GOP presidential candidate Ron Paul's antiwar stand is considered so out of sync with his party that rival Rick Santorum put him in league with liberal Democrat Dennis Kucinich, to the left of President Obama.
But to his supporters, Paul is returning the GOP to its cautious foreign policy roots, articulated in President Dwight Eisenhower's 1961 warning about "the military-industrial complex."
In their view, the Republican Party lost its way starting with the Reagan military build-up in the 1980s and reaching a crescendo with former President George W. Bush's invasion of Iraq in 2003.

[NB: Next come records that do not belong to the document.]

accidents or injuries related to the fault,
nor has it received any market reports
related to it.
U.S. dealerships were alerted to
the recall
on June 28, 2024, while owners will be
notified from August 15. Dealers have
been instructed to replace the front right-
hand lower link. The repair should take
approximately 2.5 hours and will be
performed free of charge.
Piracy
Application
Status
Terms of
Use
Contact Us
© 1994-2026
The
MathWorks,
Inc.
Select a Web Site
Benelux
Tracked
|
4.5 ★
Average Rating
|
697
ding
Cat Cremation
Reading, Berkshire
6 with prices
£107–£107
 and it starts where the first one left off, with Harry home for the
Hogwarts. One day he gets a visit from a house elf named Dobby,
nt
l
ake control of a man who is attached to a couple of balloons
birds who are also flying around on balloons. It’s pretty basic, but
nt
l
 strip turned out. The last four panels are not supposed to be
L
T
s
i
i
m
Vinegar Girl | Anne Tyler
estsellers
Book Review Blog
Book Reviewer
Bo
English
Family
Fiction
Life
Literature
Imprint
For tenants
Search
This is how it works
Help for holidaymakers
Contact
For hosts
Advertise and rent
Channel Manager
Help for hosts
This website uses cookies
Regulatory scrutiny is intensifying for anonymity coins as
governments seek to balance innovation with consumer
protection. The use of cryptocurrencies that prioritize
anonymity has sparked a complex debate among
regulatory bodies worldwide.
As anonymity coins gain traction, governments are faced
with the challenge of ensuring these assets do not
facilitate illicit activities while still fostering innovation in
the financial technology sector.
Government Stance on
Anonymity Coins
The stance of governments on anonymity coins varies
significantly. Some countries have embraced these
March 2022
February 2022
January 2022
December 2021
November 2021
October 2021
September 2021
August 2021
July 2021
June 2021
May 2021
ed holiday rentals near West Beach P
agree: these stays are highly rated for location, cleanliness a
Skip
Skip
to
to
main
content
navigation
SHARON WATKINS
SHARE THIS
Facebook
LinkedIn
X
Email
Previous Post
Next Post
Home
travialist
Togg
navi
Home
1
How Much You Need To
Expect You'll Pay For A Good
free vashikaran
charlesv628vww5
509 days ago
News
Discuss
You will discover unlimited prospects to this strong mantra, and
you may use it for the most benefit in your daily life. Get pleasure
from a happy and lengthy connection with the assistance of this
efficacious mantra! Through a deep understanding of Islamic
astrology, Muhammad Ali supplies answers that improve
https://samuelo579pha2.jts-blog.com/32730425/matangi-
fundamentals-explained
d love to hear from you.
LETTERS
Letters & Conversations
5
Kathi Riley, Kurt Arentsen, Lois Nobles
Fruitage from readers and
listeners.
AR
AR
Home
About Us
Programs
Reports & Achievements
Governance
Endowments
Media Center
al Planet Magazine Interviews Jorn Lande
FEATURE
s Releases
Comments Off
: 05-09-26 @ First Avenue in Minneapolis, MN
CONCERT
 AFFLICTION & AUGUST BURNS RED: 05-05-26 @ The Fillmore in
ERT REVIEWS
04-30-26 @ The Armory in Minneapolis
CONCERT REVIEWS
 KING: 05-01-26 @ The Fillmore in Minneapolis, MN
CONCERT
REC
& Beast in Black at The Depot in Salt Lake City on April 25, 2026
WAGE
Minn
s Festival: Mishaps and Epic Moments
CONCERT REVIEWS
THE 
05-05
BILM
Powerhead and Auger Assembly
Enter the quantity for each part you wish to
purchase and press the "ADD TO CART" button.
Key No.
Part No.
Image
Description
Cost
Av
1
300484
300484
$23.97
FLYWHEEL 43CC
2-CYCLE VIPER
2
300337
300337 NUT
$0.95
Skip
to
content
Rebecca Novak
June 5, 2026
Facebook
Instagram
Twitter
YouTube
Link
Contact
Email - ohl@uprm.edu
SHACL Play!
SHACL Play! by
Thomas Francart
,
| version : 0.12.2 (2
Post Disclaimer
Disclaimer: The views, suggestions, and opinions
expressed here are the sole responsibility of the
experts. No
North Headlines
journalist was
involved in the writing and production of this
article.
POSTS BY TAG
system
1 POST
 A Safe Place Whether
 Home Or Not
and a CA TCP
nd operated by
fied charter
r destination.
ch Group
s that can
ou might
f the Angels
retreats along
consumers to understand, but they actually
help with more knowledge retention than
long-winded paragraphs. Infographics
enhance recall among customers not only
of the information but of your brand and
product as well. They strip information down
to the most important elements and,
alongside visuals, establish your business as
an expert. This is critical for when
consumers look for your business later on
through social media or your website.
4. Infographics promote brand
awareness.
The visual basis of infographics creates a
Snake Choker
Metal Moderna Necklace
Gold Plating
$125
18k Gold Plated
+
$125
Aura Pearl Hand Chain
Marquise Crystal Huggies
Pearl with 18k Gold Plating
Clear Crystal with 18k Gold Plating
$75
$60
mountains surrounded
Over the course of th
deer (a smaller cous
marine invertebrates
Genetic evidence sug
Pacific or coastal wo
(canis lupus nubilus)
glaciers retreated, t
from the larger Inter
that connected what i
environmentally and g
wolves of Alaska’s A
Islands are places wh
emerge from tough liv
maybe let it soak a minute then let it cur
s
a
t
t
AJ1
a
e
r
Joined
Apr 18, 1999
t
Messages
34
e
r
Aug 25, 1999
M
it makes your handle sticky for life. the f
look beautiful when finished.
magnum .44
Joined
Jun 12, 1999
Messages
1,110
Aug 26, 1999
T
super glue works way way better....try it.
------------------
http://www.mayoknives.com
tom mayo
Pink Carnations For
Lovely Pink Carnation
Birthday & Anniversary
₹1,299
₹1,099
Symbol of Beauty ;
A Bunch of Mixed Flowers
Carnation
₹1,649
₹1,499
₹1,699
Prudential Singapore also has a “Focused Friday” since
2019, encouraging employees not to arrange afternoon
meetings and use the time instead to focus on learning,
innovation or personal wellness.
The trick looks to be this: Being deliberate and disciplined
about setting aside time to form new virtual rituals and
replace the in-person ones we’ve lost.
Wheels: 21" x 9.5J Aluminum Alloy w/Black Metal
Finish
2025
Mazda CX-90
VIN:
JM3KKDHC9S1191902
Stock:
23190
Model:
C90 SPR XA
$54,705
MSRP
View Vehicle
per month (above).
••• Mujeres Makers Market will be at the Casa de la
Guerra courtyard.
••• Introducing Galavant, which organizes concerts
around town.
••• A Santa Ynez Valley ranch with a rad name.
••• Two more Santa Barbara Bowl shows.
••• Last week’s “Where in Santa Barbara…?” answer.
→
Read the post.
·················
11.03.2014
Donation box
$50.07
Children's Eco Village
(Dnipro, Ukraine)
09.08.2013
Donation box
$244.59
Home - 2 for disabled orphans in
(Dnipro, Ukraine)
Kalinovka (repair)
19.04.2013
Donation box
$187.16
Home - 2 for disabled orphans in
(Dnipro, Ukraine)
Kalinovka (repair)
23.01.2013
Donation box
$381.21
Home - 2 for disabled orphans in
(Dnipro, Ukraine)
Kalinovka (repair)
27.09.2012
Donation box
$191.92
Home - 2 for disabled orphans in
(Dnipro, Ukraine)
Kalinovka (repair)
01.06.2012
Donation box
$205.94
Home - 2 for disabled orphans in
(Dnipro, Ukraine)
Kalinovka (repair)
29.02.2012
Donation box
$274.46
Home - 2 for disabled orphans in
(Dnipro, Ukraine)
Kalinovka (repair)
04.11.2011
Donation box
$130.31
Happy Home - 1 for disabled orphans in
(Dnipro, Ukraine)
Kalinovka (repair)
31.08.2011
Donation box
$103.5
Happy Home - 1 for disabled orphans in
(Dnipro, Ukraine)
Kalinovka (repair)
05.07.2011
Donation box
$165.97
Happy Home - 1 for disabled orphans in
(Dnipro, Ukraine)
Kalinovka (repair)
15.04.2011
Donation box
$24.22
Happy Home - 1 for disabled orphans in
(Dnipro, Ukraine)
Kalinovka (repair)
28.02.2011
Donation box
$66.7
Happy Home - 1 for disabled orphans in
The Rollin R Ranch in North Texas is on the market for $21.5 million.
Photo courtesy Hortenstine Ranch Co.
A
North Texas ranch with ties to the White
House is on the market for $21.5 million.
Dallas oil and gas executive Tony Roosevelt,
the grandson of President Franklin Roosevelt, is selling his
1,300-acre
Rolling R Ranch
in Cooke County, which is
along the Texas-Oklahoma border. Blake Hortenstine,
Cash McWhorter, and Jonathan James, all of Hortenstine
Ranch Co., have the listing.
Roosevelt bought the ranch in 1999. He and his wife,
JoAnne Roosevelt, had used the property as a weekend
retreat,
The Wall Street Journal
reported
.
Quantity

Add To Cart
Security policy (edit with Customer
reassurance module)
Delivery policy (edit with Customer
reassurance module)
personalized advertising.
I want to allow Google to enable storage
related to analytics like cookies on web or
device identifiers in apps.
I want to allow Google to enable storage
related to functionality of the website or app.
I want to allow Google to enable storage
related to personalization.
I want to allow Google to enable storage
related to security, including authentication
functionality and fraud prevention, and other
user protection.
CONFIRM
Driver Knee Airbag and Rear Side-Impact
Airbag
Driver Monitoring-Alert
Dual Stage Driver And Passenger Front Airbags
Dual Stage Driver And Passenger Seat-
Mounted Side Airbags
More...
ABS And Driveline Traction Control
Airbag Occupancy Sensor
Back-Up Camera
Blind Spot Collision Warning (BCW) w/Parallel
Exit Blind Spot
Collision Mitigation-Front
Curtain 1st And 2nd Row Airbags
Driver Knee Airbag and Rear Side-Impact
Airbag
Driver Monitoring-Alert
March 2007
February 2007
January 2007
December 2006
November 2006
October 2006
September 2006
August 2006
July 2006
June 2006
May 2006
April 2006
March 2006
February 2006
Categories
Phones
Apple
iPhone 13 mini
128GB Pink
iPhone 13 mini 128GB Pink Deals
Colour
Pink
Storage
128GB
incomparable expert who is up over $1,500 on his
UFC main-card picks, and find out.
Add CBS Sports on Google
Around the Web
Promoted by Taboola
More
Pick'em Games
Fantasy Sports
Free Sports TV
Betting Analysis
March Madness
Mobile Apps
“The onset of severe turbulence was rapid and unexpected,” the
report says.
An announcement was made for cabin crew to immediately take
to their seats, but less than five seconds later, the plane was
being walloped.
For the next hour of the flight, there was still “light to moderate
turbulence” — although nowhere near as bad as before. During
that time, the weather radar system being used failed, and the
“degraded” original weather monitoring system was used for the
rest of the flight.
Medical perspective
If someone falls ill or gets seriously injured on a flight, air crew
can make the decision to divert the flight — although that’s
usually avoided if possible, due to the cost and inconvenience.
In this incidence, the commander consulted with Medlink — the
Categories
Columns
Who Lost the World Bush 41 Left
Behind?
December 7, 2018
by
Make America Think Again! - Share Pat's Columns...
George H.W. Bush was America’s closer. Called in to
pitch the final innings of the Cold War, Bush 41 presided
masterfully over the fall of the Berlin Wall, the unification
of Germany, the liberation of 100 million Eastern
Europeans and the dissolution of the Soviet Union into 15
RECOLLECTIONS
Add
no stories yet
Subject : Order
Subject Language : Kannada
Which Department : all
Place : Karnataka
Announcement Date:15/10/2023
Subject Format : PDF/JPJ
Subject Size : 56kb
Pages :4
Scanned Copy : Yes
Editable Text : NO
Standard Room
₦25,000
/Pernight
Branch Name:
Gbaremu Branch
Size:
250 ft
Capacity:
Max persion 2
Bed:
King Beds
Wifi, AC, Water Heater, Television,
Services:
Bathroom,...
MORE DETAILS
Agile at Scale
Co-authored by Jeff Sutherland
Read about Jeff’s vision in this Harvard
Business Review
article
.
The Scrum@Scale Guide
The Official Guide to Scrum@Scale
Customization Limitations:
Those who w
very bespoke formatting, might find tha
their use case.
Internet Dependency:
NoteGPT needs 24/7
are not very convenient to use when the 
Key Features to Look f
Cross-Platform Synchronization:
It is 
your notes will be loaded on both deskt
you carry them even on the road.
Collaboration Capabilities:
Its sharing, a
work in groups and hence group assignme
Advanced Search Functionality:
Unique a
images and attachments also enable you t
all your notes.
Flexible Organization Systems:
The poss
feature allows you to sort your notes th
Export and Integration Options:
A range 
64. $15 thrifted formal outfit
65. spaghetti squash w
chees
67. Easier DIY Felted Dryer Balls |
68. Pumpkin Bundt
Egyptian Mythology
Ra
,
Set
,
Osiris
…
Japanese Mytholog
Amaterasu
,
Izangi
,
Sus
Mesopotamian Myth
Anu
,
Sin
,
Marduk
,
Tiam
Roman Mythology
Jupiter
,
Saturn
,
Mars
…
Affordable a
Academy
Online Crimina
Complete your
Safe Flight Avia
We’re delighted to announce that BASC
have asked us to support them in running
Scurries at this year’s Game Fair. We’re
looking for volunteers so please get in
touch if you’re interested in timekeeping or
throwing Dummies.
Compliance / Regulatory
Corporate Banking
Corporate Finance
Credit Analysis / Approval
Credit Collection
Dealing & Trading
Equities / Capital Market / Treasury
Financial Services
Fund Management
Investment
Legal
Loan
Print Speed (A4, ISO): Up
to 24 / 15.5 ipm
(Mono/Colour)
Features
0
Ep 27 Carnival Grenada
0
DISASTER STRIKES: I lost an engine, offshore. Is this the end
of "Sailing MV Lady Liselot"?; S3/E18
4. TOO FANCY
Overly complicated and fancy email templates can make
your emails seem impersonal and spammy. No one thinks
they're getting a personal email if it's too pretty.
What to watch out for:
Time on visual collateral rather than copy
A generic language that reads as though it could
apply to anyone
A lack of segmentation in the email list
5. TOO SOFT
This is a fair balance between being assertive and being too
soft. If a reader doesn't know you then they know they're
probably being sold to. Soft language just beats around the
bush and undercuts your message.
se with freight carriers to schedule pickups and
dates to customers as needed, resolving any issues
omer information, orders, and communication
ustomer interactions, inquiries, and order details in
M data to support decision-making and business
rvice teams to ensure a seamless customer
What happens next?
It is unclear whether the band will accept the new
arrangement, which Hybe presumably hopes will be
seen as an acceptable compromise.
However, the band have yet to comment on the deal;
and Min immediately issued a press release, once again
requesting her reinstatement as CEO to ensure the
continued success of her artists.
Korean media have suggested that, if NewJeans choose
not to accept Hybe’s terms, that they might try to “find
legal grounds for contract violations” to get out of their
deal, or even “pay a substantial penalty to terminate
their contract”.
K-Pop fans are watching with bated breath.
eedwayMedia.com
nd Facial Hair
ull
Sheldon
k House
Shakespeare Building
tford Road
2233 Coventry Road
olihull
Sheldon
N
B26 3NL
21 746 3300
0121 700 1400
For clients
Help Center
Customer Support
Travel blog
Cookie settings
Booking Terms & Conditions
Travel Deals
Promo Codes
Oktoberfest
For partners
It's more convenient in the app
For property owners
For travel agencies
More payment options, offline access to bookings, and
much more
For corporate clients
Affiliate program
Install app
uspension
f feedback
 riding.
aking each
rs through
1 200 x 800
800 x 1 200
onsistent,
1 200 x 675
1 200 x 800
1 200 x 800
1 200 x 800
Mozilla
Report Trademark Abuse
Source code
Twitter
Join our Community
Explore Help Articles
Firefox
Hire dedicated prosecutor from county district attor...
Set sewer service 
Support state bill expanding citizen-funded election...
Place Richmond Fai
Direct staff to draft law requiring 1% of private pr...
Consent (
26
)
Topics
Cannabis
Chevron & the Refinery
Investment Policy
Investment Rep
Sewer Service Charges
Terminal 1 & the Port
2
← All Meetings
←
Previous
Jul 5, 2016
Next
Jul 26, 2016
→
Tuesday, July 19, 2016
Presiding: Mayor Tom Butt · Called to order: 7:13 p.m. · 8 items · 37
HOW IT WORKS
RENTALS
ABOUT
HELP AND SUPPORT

For some voters who once supported Sen. John McCain and George W. Bush, the small-government, antiwar message from Paul, a 76-year-old candidate who critics say looks like he could be feeding pigeons, is compelling.
Establishment Republicans give Paul zero chance of winning the GOP nomination, but the party's neoconservative wing is alarmed enough about his message that former Bush speechwriter Michael Gerson accused Paul's supporters of trying to "erase 158 years of Republican Party history," including Abraham Lincoln.
"He really is not resonating with establishment Republicans," who consider Paul's opposition to sanctions on Iran as "extremely dangerous," said GOP analyst Ford O'Connell.
Still, polls show Paul headed for a second-place finish in the New Hampshire primary on Tuesday, behind Mitt Romney, boosted by the state's open primary that allows independents to vote. Paul doubled his showing in Iowa from four years ago, capturing 21 percent of the vote there on Tuesday.